Al Mohler, president of Southern Baptist Theological Seminary in Lousville and an outspoken Christian commentator on cultural issues, appeared on Larry King’s program this past week, opposed by a homosexual actor. Mohler referred to the enduring standards of the transcendent God, which establish marriage as being between a man and a woman, and which condemn homosexual activity. His opponent replied that he also talked to this transcendent God, and that this God had told him in his heart that what he was doing was just fine.
You know how those talk shows work – you can never explain anything fully. I’m sure Mohler would have liked to critique the young man’s answer, because he had traded the transcendence of God for immanence.

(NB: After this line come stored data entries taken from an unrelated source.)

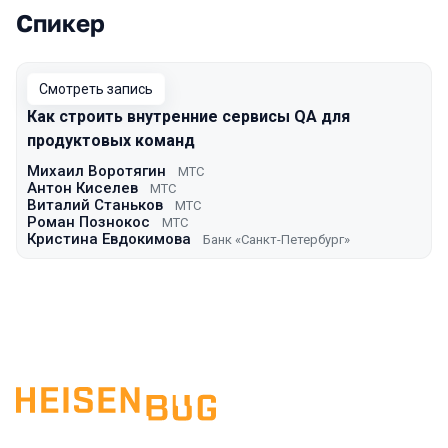
Спикер
Выступления в сезоне 2022 Autumn
Смотреть запись
Как строить внутренние сервисы QA для
продуктовых команд
Михаил Воротягин
МТС
Антон Киселев
МТС
Виталий Станьков
МТС
Роман Познокос
МТС
Кристина Евдокимова
Банк «Санкт-Петербург»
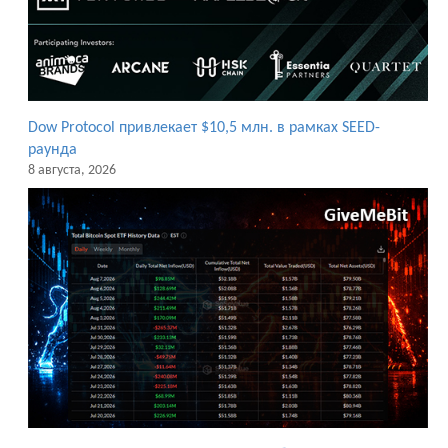
Dow Protocol привлекает $10,5 млн. в рамках SEED-
раунда
8 августа, 2026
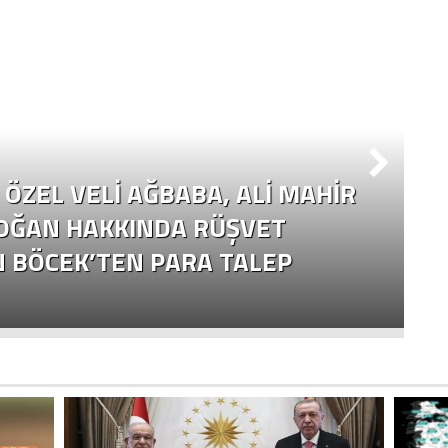
ÖZEL VELI AĞBABA, ALI MAHIR
OĞAN HAKKINDA RÜŞVET
N BÖCEK’TEN PARA TALEP
Ç
Y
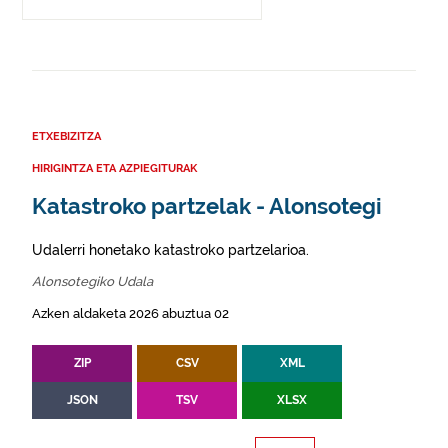
ETXEBIZITZA
HIRIGINTZA ETA AZPIEGITURAK
Katastroko partzelak - Alonsotegi
Udalerri honetako katastroko partzelarioa.
Alonsotegiko Udala
Azken aldaketa 2026 abuztua 02
ZIP
CSV
XML
JSON
TSV
XLSX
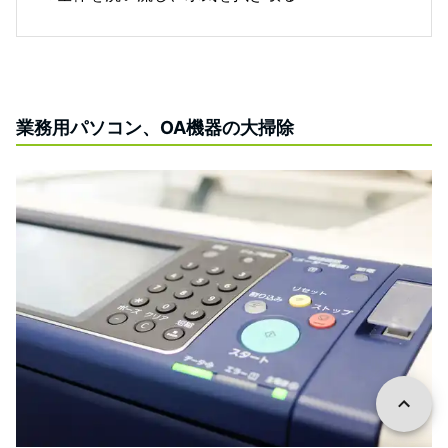
業務用パソコン、OA機器の大掃除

What we must learn to do is hold both in a balanced tension.
Transcendence means that God is “out there.” He is beyond the constraints of time and space and individual situations. He is above the fray; He is sovereign. But a problem arises when we remove transcendence from its tension with immanence. We begin to think of God as being so far away, He can be ignored, and we are left to live our lives as we please.
Immmanence means that God is “in here.” He has come close to us by revealing Himself to us, by sending His Son for our sakes, and by giving His Spirit to all who receive His Son in faith. But this does not mean that we can privatize God, individualize Him, or tailor Him to our own views and desires. He still remains the transcendent God whose morality is fixed eternally according to His righteousness.
One of the comforts of the truth of transcendence is that God is big enough to handle the biggest problems of the universe. One of the comforts of immanence is that God cares even about the smallest details of our lives. Our prayers often indicate that we are making the same mistake as the young man on Larry King, when it is all about “me, me, me.” Let’s try and stay in balance.